▸ WHAT THE TASK ASKS
Pictures are to be left out, but please repeat each record exactly.

[Transcribed page contents]
_____

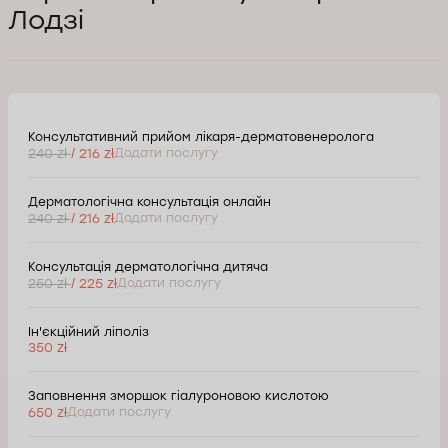
Лодзі
Консультативний прийом лікаря-дерматовенеролога
240 zł
/ 216 zł
Додати послугу
Дерматологічна консультація онлайн
240 zł
/ 216 zł
Додати послугу
Консультація дерматологічна дитяча
250 zł
/ 225 zł
Додати послугу
Ін'єкційний ліполіз
350 zł
Заповнення зморшок гіалуроновою кислотою
650 zł
Додати послугу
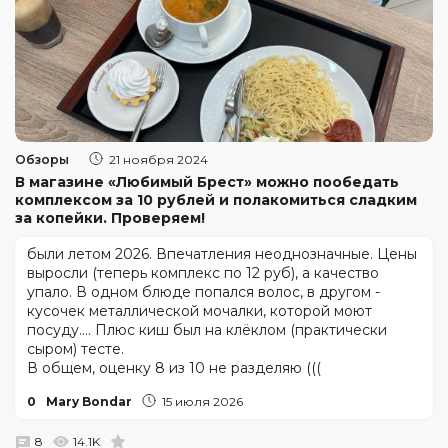
Обзоры
21 ноября 2024
В магазине «Любимый Брест» можно пообедать
комплексом за 10 рублей и полакомиться сладким
за копейки. Проверяем!
были летом 2026. Впечатления неоднозначные. Цены
выросли (теперь комплекс по 12 руб), а качество
упало. В одном блюде попался волос, в другом -
кусочек металлической мочалки, которой моют
посуду.... Плюс киш был на клёклом (практически
сыром) тесте.
В общем, оценку 8 из 10 не разделяю (((
0
Mary Bondar
15 июля 2026
8
14.1K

_____

▸ FINISHED TASK
Лодзі
Консультативний прийом лікаря-дерматовенеролога
240 zł
/ 216 zł
Додати послугу
Дерматологічна консультація онлайн
240 zł
/ 216 zł
Додати послугу
Консультація дерматологічна дитяча
250 zł
/ 225 zł
Додати послугу
Ін'єкційний ліполіз
350 zł
Заповнення зморшок гіалуроновою кислотою
650 zł
Додати послугу
Обзоры
21 ноября 2024
В магазине «Любимый Брест» можно пообедать
комплексом за 10 рублей и полакомиться сладким
за копейки. Проверяем!
были летом 2026. Впечатления неоднозначные. Цены
выросли (теперь комплекс по 12 руб), а качество
упало. В одном блюде попался волос, в другом -
кусочек металлической мочалки, которой моют
посуду.... Плюс киш был на клёклом (практически
сыром) тесте.
В общем, оценку 8 из 10 не разделяю (((
0
Mary Bondar
15 июля 2026
8
14.1K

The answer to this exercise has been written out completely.